Salgın yasakları kalktı ya, bi rahatladık bi rahatladık ki sormayın gitsin.
Elektriğe, doğalgaza, LPG ye, öğrenci harçlarına zamlar gelmiş, umurumda değil.
Bu zamları aklıma getirmeden, son zamanlarda gündemden düşmeyen Katar’ı merak ettim.
Özel jetime atlayarak oraya gideyim dedim.
Aaa, benim özel jetimi, maaşını verdiğim pilot kaçırmış.
Katar seyahatsızlığım hüsrana uğrattı.
Bu sıkıntıyla, Dubai’ye gideyim dedim.
Dubai’nin emiri, “gelme” dedi.
“Neden?” diye sordum.
“Biz daha Sedat ile uğraşıyoruz. Sana zaman ayıramayız, mahcup oluruz” dedi.
Vazgeçtim.
Afrika’nın sömürüle sömürüle geri kalmış ülkelerine gideyim dedim, hemen yanıt geldi; “Sen gelme, kurbanlık dananı gönder” dediler.
Komşu ülke Suriye’ye gideyim dedim.
Oranın bir yetkilisi, “beslediğiniz bizim zibidiler, bayram tatili için geliyorlar, bir de seninle mi uğraşacağız?” dedi.
“Yahu ben yeni bir özel jet aldım, onunla geleceğim” dedim.
“Uzay mekiğin olsa ne yazar” dediler.
Dayanamadım, Afganistan’a gideyim dedim.
“Dur bakalım, Biden karar versin, öyle” dediler.
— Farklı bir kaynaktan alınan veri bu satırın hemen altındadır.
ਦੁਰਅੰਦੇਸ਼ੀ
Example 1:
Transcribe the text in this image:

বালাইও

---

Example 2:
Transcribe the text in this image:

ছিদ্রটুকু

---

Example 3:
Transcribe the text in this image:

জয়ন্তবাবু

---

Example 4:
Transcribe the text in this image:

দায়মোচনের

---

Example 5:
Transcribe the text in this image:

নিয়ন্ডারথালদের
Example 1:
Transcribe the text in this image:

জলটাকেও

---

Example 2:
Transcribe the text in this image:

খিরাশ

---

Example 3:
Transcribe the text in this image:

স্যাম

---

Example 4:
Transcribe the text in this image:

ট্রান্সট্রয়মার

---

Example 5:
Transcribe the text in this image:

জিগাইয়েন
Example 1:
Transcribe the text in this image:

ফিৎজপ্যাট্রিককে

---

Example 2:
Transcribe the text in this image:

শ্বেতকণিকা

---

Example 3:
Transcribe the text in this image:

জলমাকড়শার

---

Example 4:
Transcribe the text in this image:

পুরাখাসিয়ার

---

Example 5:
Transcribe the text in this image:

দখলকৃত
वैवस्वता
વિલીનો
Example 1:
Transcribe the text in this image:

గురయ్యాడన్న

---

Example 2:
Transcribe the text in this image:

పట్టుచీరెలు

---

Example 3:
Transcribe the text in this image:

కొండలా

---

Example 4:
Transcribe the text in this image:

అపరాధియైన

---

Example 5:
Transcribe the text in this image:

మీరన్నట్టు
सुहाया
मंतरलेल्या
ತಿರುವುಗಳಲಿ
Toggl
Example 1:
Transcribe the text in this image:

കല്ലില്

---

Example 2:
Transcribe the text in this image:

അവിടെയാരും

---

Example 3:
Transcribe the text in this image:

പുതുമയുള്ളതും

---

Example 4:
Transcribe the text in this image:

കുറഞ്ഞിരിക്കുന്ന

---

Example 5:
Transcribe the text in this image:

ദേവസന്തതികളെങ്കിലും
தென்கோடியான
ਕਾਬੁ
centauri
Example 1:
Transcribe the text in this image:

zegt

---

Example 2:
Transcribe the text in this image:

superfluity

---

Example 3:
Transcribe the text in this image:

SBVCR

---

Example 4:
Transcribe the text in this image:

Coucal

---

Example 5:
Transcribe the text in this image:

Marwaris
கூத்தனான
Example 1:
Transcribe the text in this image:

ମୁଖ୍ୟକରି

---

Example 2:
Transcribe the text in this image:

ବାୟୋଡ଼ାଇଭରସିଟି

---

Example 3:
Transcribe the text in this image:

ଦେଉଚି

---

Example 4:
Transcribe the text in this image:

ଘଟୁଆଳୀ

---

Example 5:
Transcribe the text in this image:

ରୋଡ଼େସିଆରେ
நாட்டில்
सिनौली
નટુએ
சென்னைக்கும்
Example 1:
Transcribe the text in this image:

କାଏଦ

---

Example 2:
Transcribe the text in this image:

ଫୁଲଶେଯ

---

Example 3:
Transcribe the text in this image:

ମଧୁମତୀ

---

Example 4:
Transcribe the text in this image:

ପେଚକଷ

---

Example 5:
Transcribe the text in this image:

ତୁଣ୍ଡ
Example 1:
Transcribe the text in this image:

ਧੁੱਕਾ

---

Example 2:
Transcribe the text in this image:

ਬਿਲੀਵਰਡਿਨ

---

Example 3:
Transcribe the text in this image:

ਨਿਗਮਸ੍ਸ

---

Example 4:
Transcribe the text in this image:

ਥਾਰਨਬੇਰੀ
Danimarka’ya gideyim dedim.
Oradan da biri, “gelme, biz oraya geliyoruz” dedi.
Köşede bucakta kalmış bir devlet varsa, beni davet etsin, hemen özel jetime atlayıp gideceğim.
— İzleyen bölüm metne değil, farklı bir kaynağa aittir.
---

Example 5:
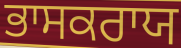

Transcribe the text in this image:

ਭਾਸਕਰਾਯ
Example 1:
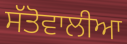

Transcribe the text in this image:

ਸੱਤੋਵਾਲੀਆ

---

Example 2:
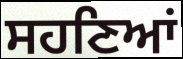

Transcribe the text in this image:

ਸਹਣਿਆਂ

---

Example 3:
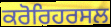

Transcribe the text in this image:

ਕਰੋਰਿਹਰਸਲ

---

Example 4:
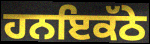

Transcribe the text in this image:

ਹਨਇਕੱਠੇ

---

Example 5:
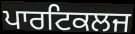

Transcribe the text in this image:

ਪਾਰਟਿਕਲਜ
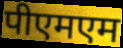
पीएमएम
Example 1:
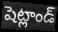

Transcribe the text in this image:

షెట్లాండ్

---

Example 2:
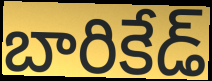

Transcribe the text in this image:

బారికేడ్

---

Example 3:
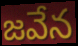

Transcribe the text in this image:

జవేన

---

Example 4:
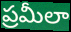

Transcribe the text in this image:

ప్రమీలా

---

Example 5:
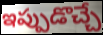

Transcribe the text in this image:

ఇప్పుడొచ్చే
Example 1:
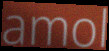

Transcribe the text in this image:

amol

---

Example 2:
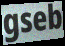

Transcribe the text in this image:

gseb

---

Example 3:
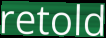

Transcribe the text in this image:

retold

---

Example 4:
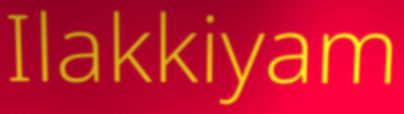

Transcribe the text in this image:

Ilakkiyam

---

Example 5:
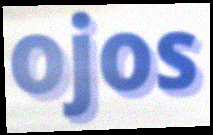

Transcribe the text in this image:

ojos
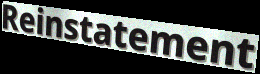
Reinstatement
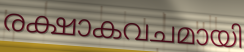
രക്ഷാകവചമായി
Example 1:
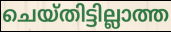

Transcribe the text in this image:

ചെയ്തിട്ടില്ലാത്ത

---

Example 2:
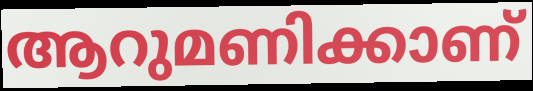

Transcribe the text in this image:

ആറുമണിക്കാണ്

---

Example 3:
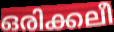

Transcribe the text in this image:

ഒരിക്കലീ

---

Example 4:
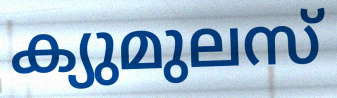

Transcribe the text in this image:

ക്യുമുലസ്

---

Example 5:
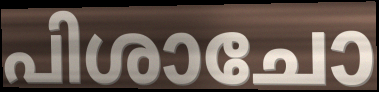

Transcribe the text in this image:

പിശാചോ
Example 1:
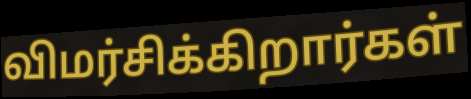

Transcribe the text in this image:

விமர்சிக்கிறார்கள்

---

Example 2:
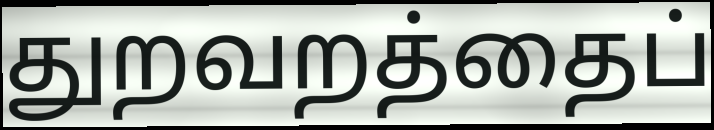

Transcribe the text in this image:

துறவறத்தைப்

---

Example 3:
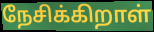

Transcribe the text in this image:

நேசிக்கிறாள்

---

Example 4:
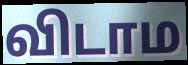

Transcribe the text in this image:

விடாம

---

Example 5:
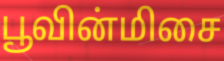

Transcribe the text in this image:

பூவின்மிசை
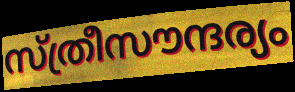
സ്ത്രീസൗന്ദര്യം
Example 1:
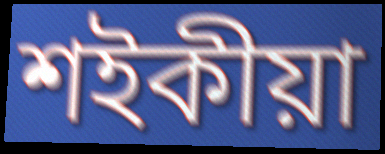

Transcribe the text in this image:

শইকীয়া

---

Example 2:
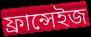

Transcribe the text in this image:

ফ্ৰান্সেইজ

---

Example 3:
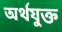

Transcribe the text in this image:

অৰ্থযুক্ত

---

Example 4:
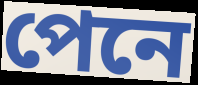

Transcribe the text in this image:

পেনে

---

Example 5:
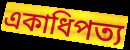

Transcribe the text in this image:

একাধিপত্য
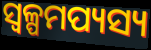
ସ୍ୱଳ୍ପମପ୍ୟସ୍ୟ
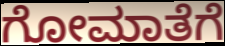
ಗೋಮಾತೆಗೆ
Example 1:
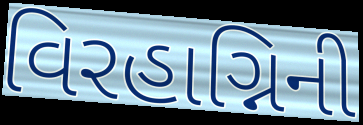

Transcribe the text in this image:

વિરહાગ્નિની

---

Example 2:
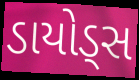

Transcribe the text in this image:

ડાયોડ્સ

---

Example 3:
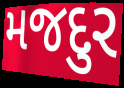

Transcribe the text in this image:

મજદુર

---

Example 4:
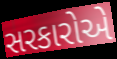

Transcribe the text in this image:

સરકારોએ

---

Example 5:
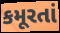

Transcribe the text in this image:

કમૂરતાં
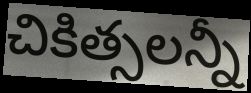
చికిత్సలన్నీ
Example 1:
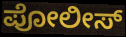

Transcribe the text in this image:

ಪೋಲೀಸ್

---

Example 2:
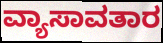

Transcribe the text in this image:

ವ್ಯಾಸಾವತಾರ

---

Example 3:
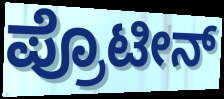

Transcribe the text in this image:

ಪ್ರೊಟೀನ್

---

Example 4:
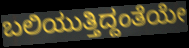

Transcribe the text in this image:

ಬಲಿಯುತ್ತಿದ್ದಂತೆಯೇ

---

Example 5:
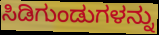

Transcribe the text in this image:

ಸಿಡಿಗುಂಡುಗಳನ್ನು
Bu ülke Amerika bile olsa.
Tam aşılanmış bir ülkeden davet beklemeye başladım.
Şu koca dünyada, bana, “hadi özel jetine atla gel” diyen bir devlet bulabilir miyim ola?
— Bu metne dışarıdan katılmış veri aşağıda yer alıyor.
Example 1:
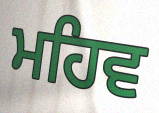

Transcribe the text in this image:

ਮਹਿਵ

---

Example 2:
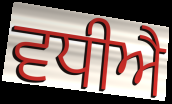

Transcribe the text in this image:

ਵਧੀਐ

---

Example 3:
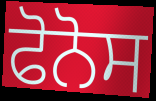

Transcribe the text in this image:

ਫੋਨੋਸ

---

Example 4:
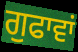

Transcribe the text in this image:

ਗੁਫਾਵਾਂ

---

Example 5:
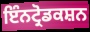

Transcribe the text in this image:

ਇੰਨਟ੍ਰੋਡਕਸ਼ਨ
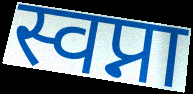
स्वप्ना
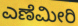
ಎಣೆಮೀರಿ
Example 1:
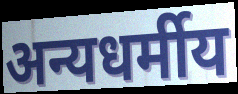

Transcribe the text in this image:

अन्यधर्मीय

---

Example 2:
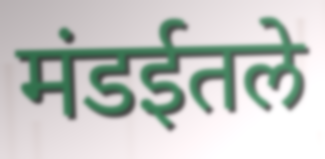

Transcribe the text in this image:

मंडईतले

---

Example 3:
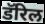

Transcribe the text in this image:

डॅरिल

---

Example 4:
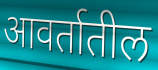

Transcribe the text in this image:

आवर्तातील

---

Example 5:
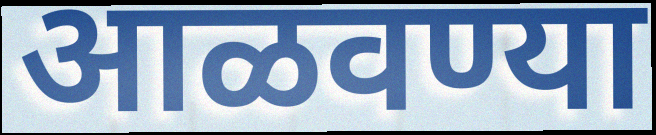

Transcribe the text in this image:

आळवण्या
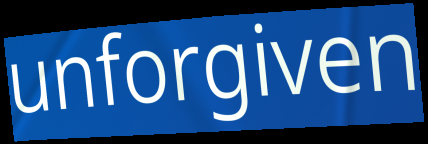
unforgiven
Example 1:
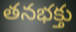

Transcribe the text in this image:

తనభక్తు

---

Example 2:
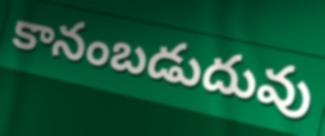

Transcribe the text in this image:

కానంబడుదువు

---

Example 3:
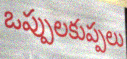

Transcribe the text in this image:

ఒప్పులకుప్పలు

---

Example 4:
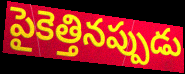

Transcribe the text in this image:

పైకెత్తినప్పుడు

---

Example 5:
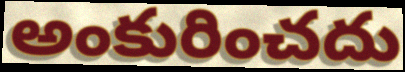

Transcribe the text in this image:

అంకురించదు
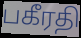
பகீரதி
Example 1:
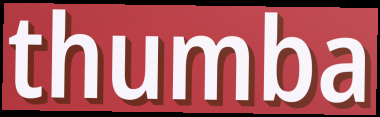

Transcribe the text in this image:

thumba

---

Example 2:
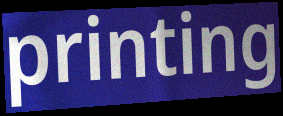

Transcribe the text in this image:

printing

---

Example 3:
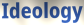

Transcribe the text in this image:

Ideology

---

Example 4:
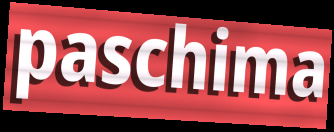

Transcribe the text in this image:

paschima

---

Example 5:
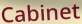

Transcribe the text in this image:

Cabinet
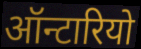
ऑन्टारियो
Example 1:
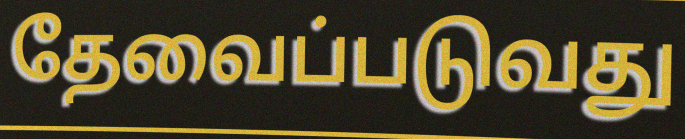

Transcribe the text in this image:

தேவைப்படுவது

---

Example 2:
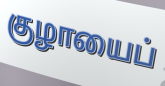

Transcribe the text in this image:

குழாயைப்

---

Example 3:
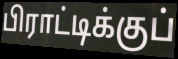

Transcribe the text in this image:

பிராட்டிக்குப்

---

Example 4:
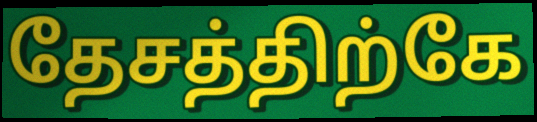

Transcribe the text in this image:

தேசத்திற்கே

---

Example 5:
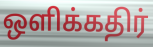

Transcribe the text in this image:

ஒளிக்கதிர்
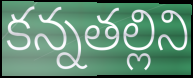
కన్నతల్లిని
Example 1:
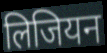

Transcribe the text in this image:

लिजियन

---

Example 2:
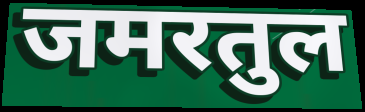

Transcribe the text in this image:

Sonuçta, kendime, “otur oturduğun yerde, asgari ücretten bile düşük maaşın neyine yetmiyor?” diye sordum ve “bir teselli ver” şarkısını, özel jetimin içinde tek başıma oturarak terennüm etmeye başladım.
Sahi siz, şarkı – türkü söyleyebiliyor musunuz?